Say Sayonara to Self-Censorship

“You’re not alone.” It was the first message I found funky when I arrived on campus three years ago. I saw it in the bathroom stall, at exactly eye level as I took my very first squat at my brand new university. Imagine, within the first 15 minutes on campus, with my trousers round my ankles in a bathroom stall, Harvard was telling me that I was “not alone.”  I scoffed out loud that day. I giggled about the implication of security cameras being used in bathrooms to monitor the bowel movements of Harvard’s newly recruited future world leaders.

It was my first encounter with Harvard University’s unique panoptic pressurizing effect, something we might as well call the “System to Increase Anal Retentiveness Among Undergraduates” (S.I.Ana.R.A.-U., pronounced “sayonara you”). Did I say goodbye to myself that first day I arrived at school?  Unfortunately, yes, to some parts I did. I said, sorry, I can’t bring my pet ostrich with me to college. I said, sorry, I can’t bring my inefficient high school study habits. I said, sorry, I can’t bring weak sauce to this place of greatness. But this last apology was one I should never have made. Self-censorship is a cardinal no-no in self-care. If I had known this starting that first day in the bathroom stall, my conversations with friends and new classmates at Harvard would have been more open from the get-go.

This brings me to my main point. The first stage in making a difference in your own personal mental health and to those around you is open conversation. Like this one. Are there serious institutional deficiencies with Harvard’s mental health services? Are there serious deficiencies with nation-wide mental health services? These questions are posed to stimulate an incredible discussion and make moves that will save sleepless nights and possibly people’s lives. Just because questions seem big, this does not mean that we are powerless to answer them with local interpersonal changes every day. It’s a matter of making real talk. Try not to succumb to “SIAnaRA,” that septic system of self-deprecation and looking anxiously to the high achievers to the left and right. We are not in a diploma factory. We are given the opportunity to get to know incredible people when we offer to share our experiences, struggles, and joys with our peers. Forget “sayonara,” it’s time to think “konichiwa, hello, howdy, bonjour.” The Beatles had it right: Why say goodbye when we can say hello to new experiences, to alternative ways of feeling good about ourselves, to new friends, to new frames of mind, to alternative viewpoints, and always to the idea that every one of our peers has something surprising to share.

Li Murphy ’15 is an organismic and evolutionary biology major in Quincy House. She is a member of Student Mental Health Liaisons.

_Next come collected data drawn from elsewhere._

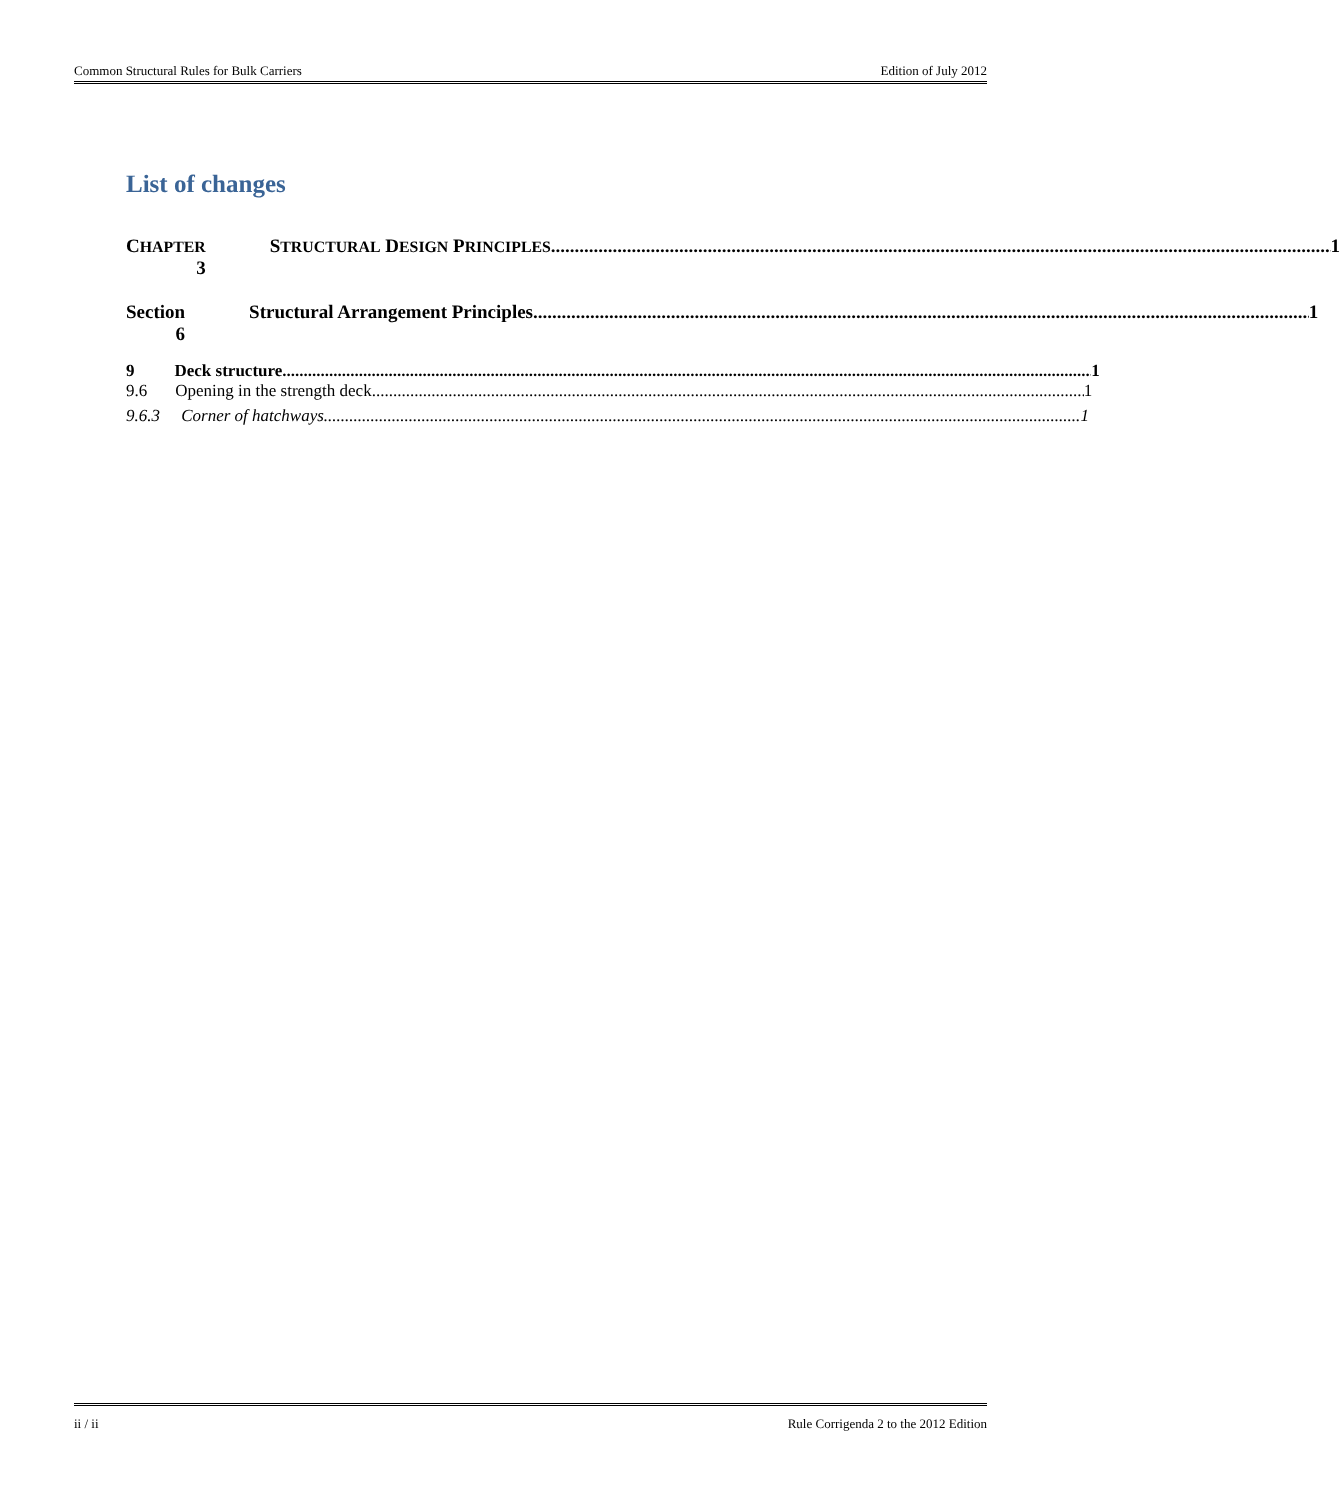Common Structural Rules for Bulk Carriers Edition of July 2012
List of changes
CHAPTER 3
STRUCTURAL DESIGN PRINCIPLES 1
Section 6
Structural Arrangement Principles 1
9 Deck structure 1
9.6 Opening in the strength deck 1
9.6.3 Corner of hatchways 1
ii / ii Rule Corrigenda 2 to the 2012 Edition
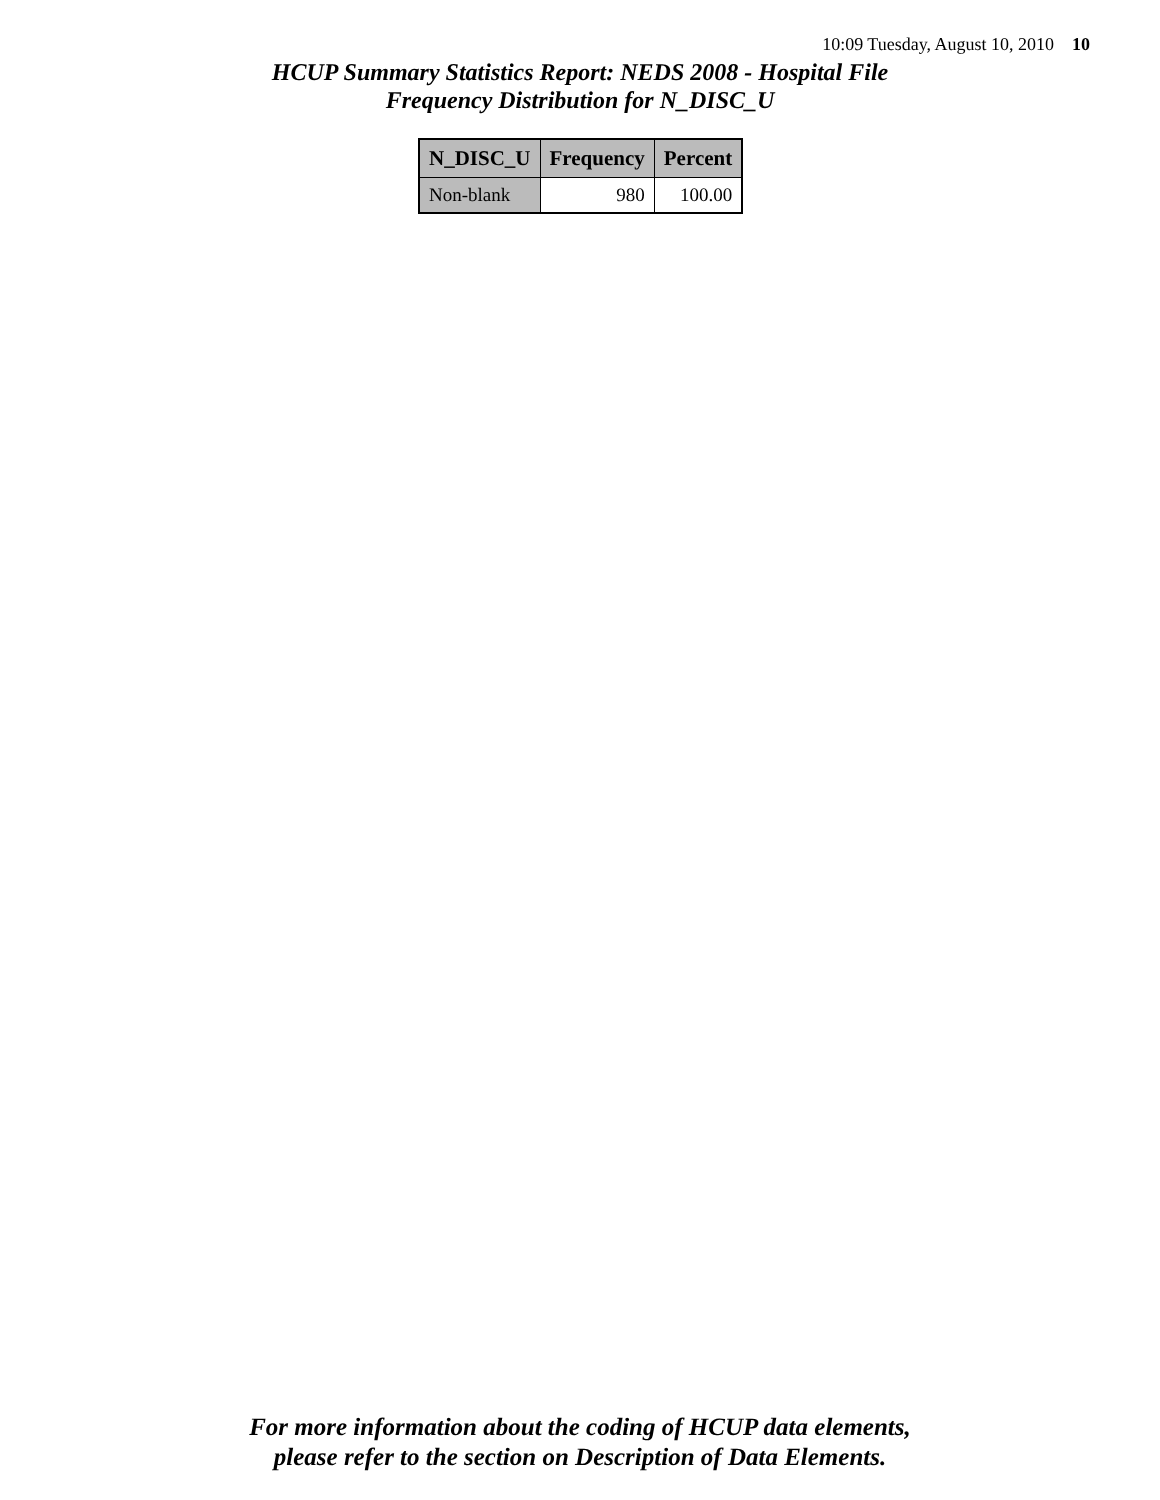10:09 Tuesday, August 10, 2010 10
HCUP Summary Statistics Report: NEDS 2008 - Hospital File
Frequency Distribution for N_DISC_U
| N_DISC_U | Frequency | Percent |
| --- | --- | --- |
| Non-blank | 980 | 100.00 |
For more information about the coding of HCUP data elements,
please refer to the section on Description of Data Elements.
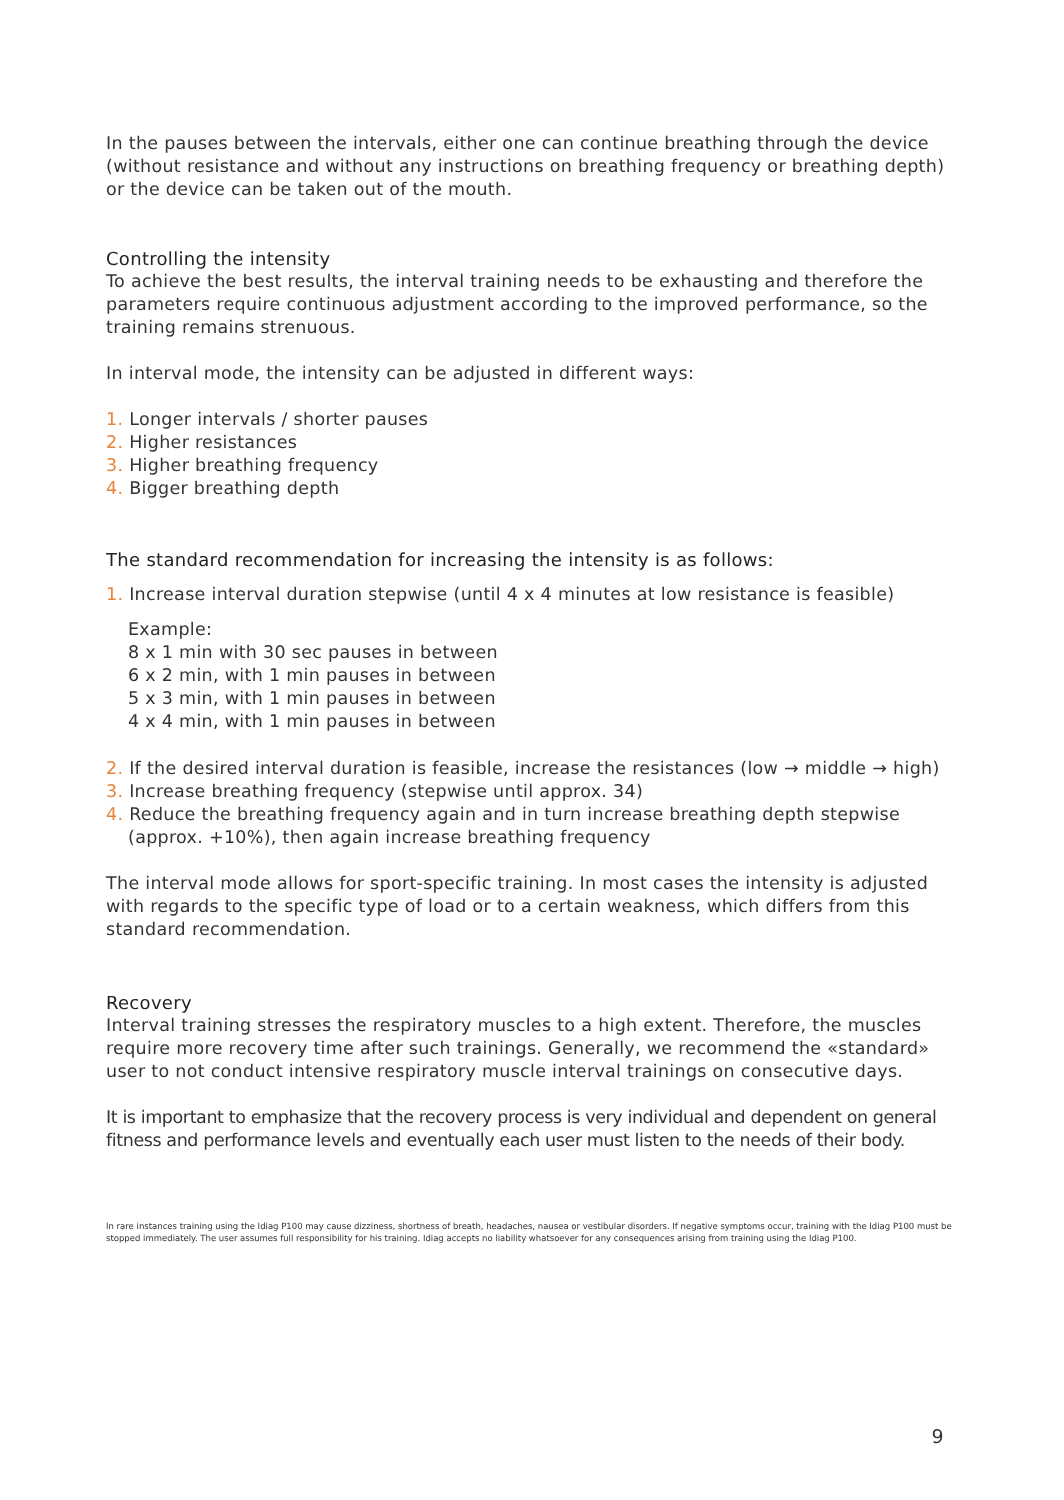In the pauses between the intervals, either one can continue breathing through the device (without resistance and without any instructions on breathing frequency or breathing depth) or the device can be taken out of the mouth.
Controlling the intensity
To achieve the best results, the interval training needs to be exhausting and therefore the parameters require continuous adjustment according to the improved performance, so the training remains strenuous.
In interval mode, the intensity can be adjusted in different ways:
1. Longer intervals / shorter pauses
2. Higher resistances
3. Higher breathing frequency
4. Bigger breathing depth
The standard recommendation for increasing the intensity is as follows:
1. Increase interval duration stepwise (until 4 x 4 minutes at low resistance is feasible)
Example:
8 x 1 min with 30 sec pauses in between
6 x 2 min, with 1 min pauses in between
5 x 3 min, with 1 min pauses in between
4 x 4 min, with 1 min pauses in between
2. If the desired interval duration is feasible, increase the resistances (low → middle → high)
3. Increase breathing frequency (stepwise until approx. 34)
4. Reduce the breathing frequency again and in turn increase breathing depth stepwise
(approx. +10%), then again increase breathing frequency
The interval mode allows for sport-specific training. In most cases the intensity is adjusted with regards to the specific type of load or to a certain weakness, which differs from this standard recommendation.
Recovery
Interval training stresses the respiratory muscles to a high extent. Therefore, the muscles require more recovery time after such trainings. Generally, we recommend the «standard» user to not conduct intensive respiratory muscle interval trainings on consecutive days.
It is important to emphasize that the recovery process is very individual and dependent on general fitness and performance levels and eventually each user must listen to the needs of their body.
In rare instances training using the Idiag P100 may cause dizziness, shortness of breath, headaches, nausea or vestibular disorders. If negative symptoms occur, training with the Idiag P100 must be stopped immediately. The user assumes full responsibility for his training. Idiag accepts no liability whatsoever for any consequences arising from training using the Idiag P100.
9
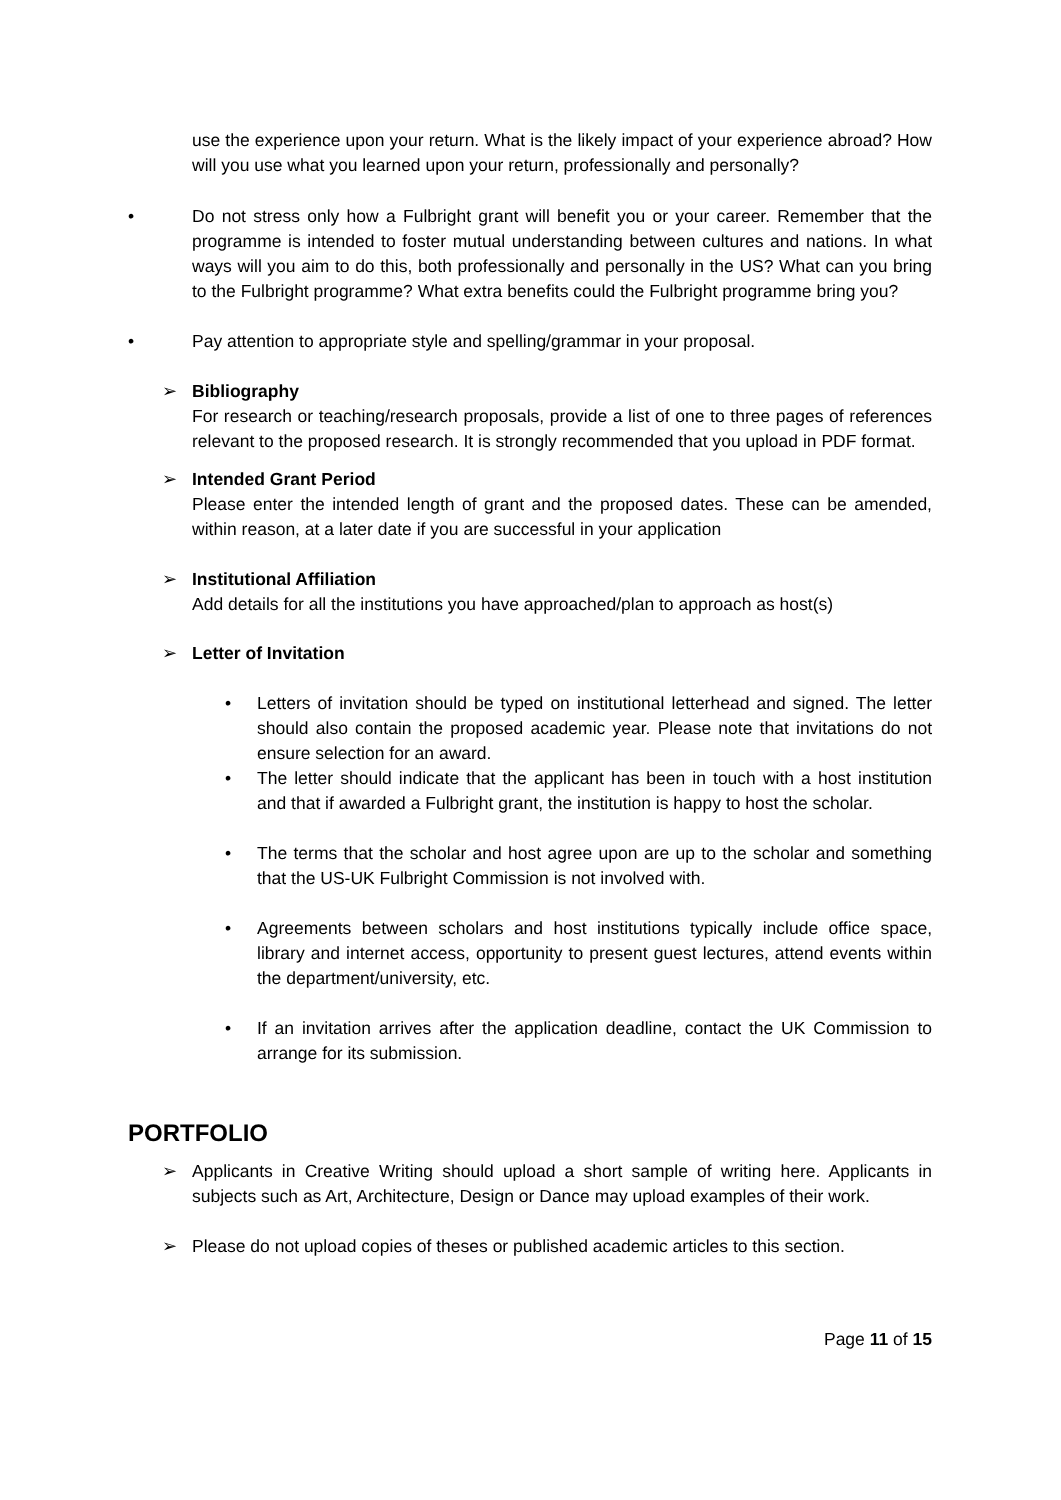use the experience upon your return. What is the likely impact of your experience abroad? How will you use what you learned upon your return, professionally and personally?
• Do not stress only how a Fulbright grant will benefit you or your career. Remember that the programme is intended to foster mutual understanding between cultures and nations. In what ways will you aim to do this, both professionally and personally in the US? What can you bring to the Fulbright programme? What extra benefits could the Fulbright programme bring you?
• Pay attention to appropriate style and spelling/grammar in your proposal.
➢ Bibliography
For research or teaching/research proposals, provide a list of one to three pages of references relevant to the proposed research. It is strongly recommended that you upload in PDF format.
➢ Intended Grant Period
Please enter the intended length of grant and the proposed dates. These can be amended, within reason, at a later date if you are successful in your application
➢ Institutional Affiliation
Add details for all the institutions you have approached/plan to approach as host(s)
➢ Letter of Invitation
• Letters of invitation should be typed on institutional letterhead and signed. The letter should also contain the proposed academic year. Please note that invitations do not ensure selection for an award.
• The letter should indicate that the applicant has been in touch with a host institution and that if awarded a Fulbright grant, the institution is happy to host the scholar.
• The terms that the scholar and host agree upon are up to the scholar and something that the US-UK Fulbright Commission is not involved with.
• Agreements between scholars and host institutions typically include office space, library and internet access, opportunity to present guest lectures, attend events within the department/university, etc.
• If an invitation arrives after the application deadline, contact the UK Commission to arrange for its submission.
PORTFOLIO
➢ Applicants in Creative Writing should upload a short sample of writing here. Applicants in subjects such as Art, Architecture, Design or Dance may upload examples of their work.
➢ Please do not upload copies of theses or published academic articles to this section.
Page 11 of 15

Sometimes, when talking about mental illness, we talk about “slipping through the cracks.” It means to get lost or to be forgotten; to escape notice, especially within a system.  It is not a perfect analogy, but maybe it is helpful for thinking about mental health in our system. We don’t talk about "falling out the drain." Drains would be easier to clog. These are cracks, and they are unruly. Some are gaping while others are fine and hard to see. Where are the cracks? When someone is denied access to care they need. When someone is told they do not need the care they are seeking. When someone could use services that exist but does not know it. When someone knows they do but never calls. When someone feels like there is no one here with a vested interest in them. When someone thinks the future looks pale and empty and always will. These are all cracks.

I do not know yet how to stop up all of the cracks, but I have the sense that they will have to go one by one and that any extra hands will help. Knowing what services do exist at Harvard and using them when we need to is a start. We should talk with administrators about those cracks we see. We should be honest with one another when we could use help. We should rethink the advising system. And we should remind one another when hope is wavering that people can and do feel better, that mental illness is not a life sentence, that we will stick around until the future’s looking bright and full again.

Madeline Holland ’15 is a history and literature concentrator in Winthrop House. She is a Student Mental Health Liaison.